Estratto:

La preziosa terra della Palestina al centro del conflitto con l’occupante israeliano
Il centro del conflitto con l’occupante, fin dall’epoca della prima invasione sionista della Palestina, ci sono la terra e la conseguente sofferenza del popolo palestinese, che ha subito continue e continue catastrofi fino ad oggi. Sin dalla sua costituzione, infatti, lo Stato di Israele si è presentato come uno Stato usurpatore.
Nella prima di queste di catastrofe, la Nakba (catastrofe) del 1948, più di 531 villaggi e città palestinesi furono distrutti e rasi al suolo, la maggior parte degli abitanti trovò rifugio nei campi profughi in Giordania, Siria e Libano, in cui mancavano le condizioni minime di sopravvivenza …
Queste catastrofi contro il popolo Palestinese non si sono mai fermate, provocando sempre più sfollamenti e sfratti forzati, causando l’espulsione di 800mila palestinesi dai loro territori occupati.

Obiettivo:
Ricopi fedelmente la parte dell'estratto compresa tra "Nella prima di" e "loro territori occupati.", estremi inclusi.

Voci di dati:
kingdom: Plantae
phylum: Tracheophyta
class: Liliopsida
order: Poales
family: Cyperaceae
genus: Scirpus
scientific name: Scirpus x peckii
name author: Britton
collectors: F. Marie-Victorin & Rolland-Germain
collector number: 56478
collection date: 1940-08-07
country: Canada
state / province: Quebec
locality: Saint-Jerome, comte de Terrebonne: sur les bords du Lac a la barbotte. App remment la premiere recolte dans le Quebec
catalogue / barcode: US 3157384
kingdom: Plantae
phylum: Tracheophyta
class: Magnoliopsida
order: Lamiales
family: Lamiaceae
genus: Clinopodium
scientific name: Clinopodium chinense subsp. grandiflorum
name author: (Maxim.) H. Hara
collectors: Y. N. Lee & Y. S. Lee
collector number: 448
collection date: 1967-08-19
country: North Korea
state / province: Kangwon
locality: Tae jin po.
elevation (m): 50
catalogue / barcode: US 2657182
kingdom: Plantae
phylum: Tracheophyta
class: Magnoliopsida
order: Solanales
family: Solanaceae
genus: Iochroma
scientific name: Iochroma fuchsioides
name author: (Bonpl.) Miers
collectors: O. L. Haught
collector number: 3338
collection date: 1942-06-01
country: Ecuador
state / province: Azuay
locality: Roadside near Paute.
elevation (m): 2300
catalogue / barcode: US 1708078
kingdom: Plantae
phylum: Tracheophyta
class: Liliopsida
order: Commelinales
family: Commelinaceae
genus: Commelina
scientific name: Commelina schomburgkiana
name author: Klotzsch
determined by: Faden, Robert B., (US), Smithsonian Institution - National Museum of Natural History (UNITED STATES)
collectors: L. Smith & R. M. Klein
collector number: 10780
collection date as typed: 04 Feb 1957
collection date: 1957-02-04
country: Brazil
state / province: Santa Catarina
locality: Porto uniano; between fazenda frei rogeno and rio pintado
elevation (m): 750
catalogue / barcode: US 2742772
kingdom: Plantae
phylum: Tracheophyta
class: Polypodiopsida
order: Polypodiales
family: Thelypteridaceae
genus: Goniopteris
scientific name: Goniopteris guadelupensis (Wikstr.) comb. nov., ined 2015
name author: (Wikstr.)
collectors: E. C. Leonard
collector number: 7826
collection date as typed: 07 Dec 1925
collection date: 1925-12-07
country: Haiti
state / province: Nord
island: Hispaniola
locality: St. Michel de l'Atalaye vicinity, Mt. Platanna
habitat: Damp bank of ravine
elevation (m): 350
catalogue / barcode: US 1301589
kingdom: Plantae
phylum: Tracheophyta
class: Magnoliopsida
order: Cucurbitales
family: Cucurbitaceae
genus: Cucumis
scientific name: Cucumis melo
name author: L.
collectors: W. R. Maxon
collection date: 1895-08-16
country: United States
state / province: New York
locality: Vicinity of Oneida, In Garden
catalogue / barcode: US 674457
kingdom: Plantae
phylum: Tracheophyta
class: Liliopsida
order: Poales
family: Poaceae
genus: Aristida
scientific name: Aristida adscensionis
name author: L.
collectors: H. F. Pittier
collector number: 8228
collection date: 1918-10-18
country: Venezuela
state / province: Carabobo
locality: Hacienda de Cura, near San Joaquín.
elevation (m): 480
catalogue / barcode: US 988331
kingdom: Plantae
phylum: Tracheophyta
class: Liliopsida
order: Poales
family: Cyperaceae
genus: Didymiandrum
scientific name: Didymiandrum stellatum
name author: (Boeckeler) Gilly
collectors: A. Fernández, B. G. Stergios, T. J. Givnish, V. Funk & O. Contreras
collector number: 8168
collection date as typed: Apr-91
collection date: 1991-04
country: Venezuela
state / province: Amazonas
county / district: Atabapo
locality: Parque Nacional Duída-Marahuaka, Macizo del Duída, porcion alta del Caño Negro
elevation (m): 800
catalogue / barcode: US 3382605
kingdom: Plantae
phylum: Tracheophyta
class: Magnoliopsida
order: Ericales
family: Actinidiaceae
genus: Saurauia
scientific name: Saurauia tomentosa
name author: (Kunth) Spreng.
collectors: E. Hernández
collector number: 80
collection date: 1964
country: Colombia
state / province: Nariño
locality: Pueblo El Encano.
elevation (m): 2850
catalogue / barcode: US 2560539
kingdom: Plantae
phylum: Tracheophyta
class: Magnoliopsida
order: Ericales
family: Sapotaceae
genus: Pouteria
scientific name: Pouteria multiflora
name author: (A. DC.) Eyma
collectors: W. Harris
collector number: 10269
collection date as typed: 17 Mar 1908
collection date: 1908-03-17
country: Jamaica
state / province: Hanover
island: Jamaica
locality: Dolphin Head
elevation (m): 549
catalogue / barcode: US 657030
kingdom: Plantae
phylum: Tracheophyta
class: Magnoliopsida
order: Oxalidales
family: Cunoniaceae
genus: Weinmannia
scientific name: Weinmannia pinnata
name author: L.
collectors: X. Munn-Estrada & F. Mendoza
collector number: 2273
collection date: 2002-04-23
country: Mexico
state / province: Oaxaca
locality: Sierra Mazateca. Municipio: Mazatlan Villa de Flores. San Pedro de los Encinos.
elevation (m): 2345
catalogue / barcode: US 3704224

Risultato atteso:
Nella prima di queste di catastrofe, la Nakba (catastrofe) del 1948, più di 531 villaggi e città palestinesi furono distrutti e rasi al suolo, la maggior parte degli abitanti trovò rifugio nei campi profughi in Giordania, Siria e Libano, in cui mancavano le condizioni minime di sopravvivenza …
Queste catastrofi contro il popolo Palestinese non si sono mai fermate, provocando sempre più sfollamenti e sfratti forzati, causando l’espulsione di 800mila palestinesi dai loro territori occupati.